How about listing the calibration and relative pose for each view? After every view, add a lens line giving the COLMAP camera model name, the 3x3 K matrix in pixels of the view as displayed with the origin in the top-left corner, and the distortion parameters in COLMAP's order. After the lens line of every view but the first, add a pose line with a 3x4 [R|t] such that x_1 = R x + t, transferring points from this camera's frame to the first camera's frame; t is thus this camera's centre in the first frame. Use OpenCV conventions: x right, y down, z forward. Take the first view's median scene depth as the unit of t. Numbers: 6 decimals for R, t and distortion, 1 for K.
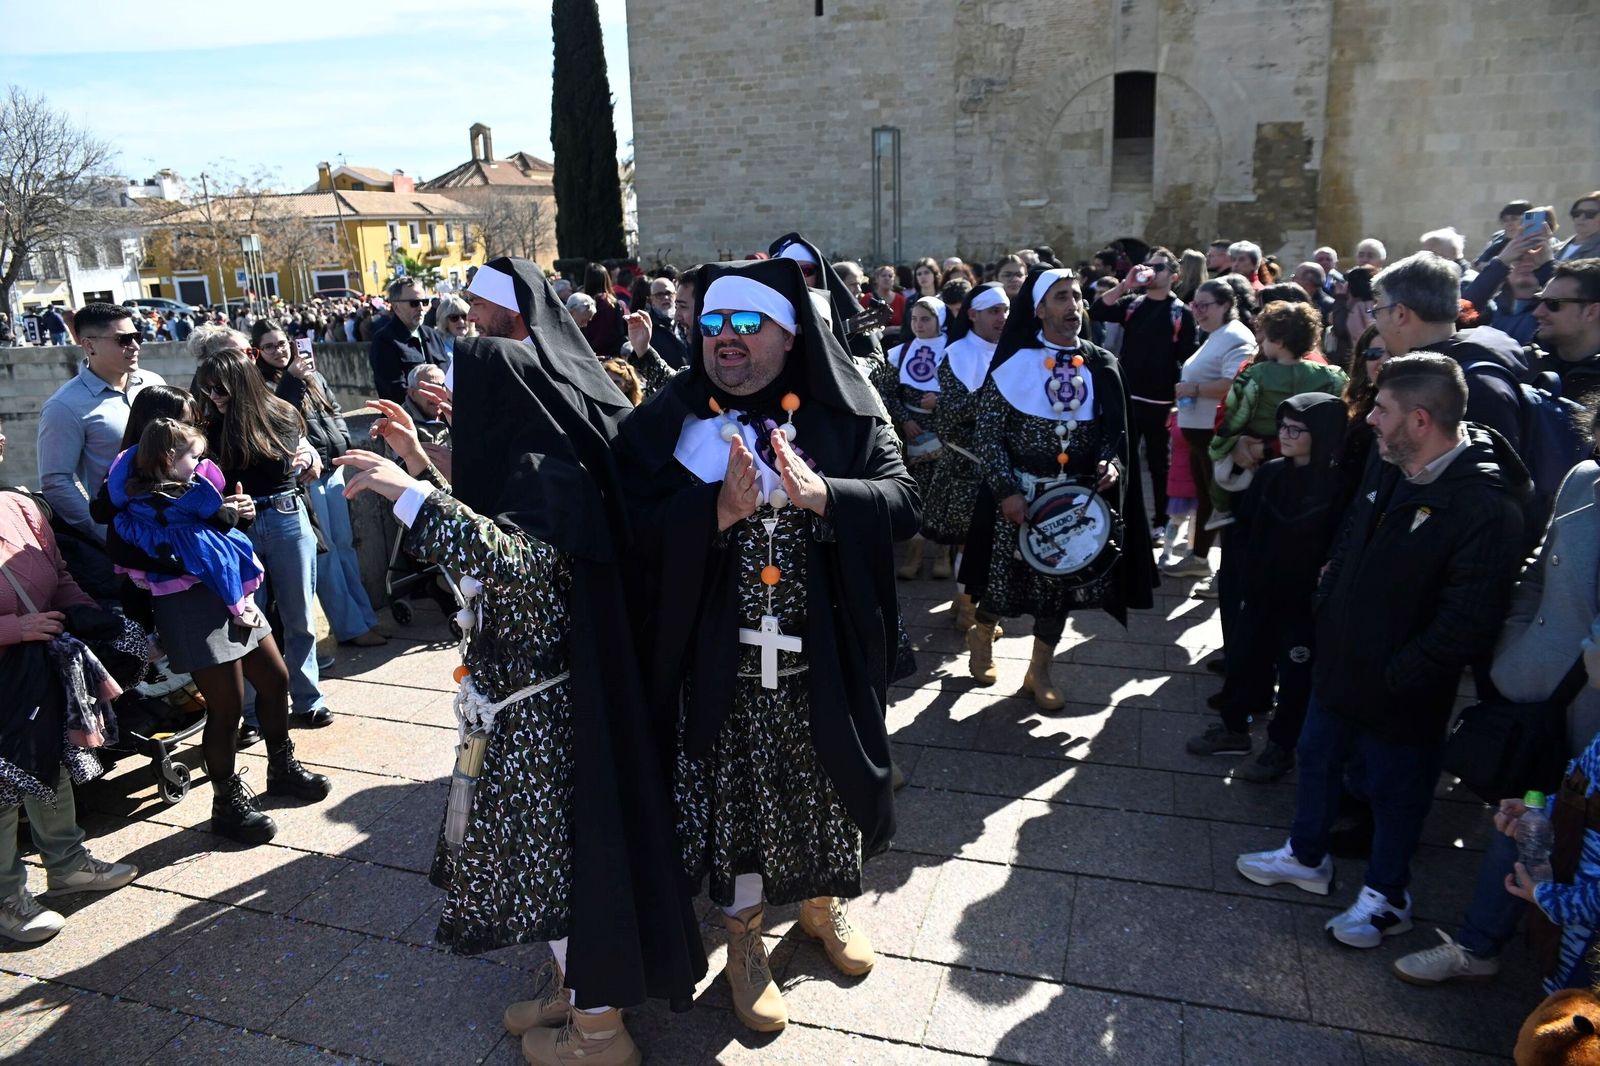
lens RADIAL K [[1127.1, 0, 795.2], [0, 1127.1, 503.0], [0, 0, 1]] dist [-0.101951, 0.095621]
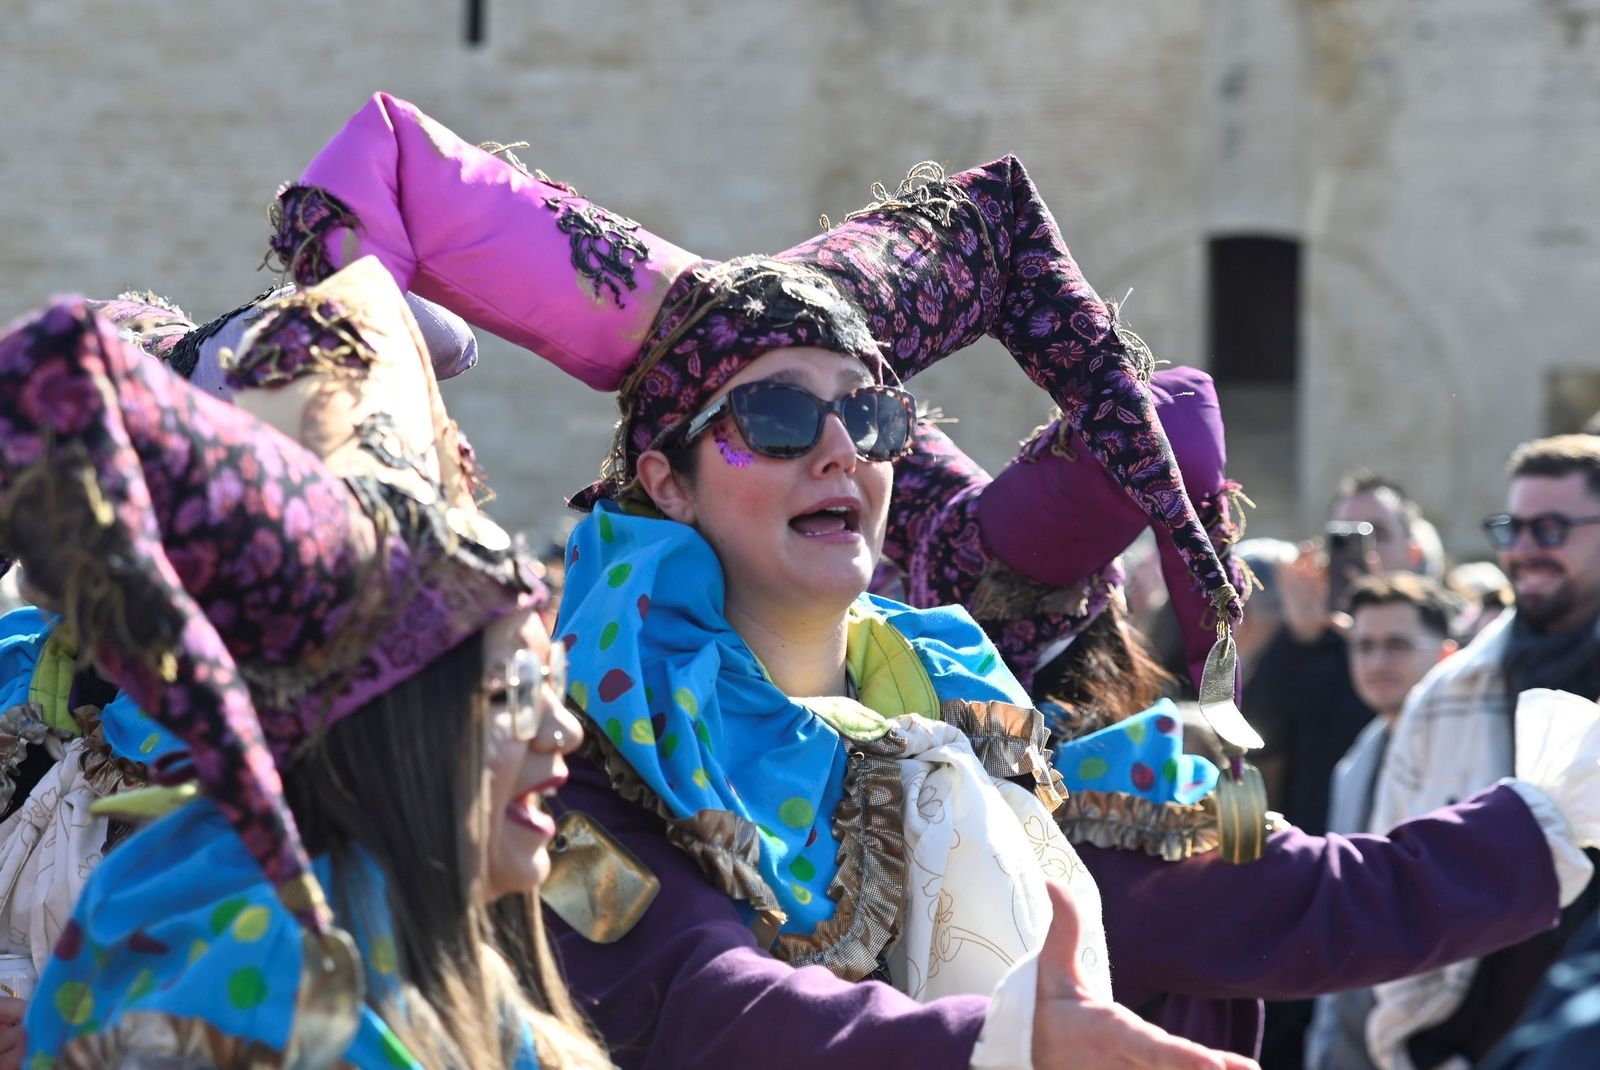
lens RADIAL K [[1127.1, 0, 808.5], [0, 1127.1, 548.0], [0, 0, 1]] dist [-0.101951, 0.095621]
pose [[0.968271, 0.038482, 0.246920, 0.046776], [0.017085, 0.975567, -0.219035, -0.177832], [-0.249316, 0.216304, 0.943957, 0.640922]]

**TASK INSTRUCTIONS**.
Copy out every line of the listing above, word for word, leaving out the pictures.

**TASK ANSWER**.
How about listing the calibration and relative pose for each view? After every view, add a lens line giving the COLMAP camera model name, the 3x3 K matrix in pixels of the view as displayed with the origin in the top-left corner, and the distortion parameters in COLMAP's order. After the lens line of every view but the first, add a pose line with a 3x4 [R|t] such that x_1 = R x + t, transferring points from this camera's frame to the first camera's frame; t is thus this camera's centre in the first frame. Use OpenCV conventions: x right, y down, z forward. Take the first view's median scene depth as the unit of t. Numbers: 6 decimals for R, t and distortion, 1 for K.
lens RADIAL K [[1127.1, 0, 795.2], [0, 1127.1, 503.0], [0, 0, 1]] dist [-0.101951, 0.095621]
lens RADIAL K [[1127.1, 0, 808.5], [0, 1127.1, 548.0], [0, 0, 1]] dist [-0.101951, 0.095621]
pose [[0.968271, 0.038482, 0.246920, 0.046776], [0.017085, 0.975567, -0.219035, -0.177832], [-0.249316, 0.216304, 0.943957, 0.640922]]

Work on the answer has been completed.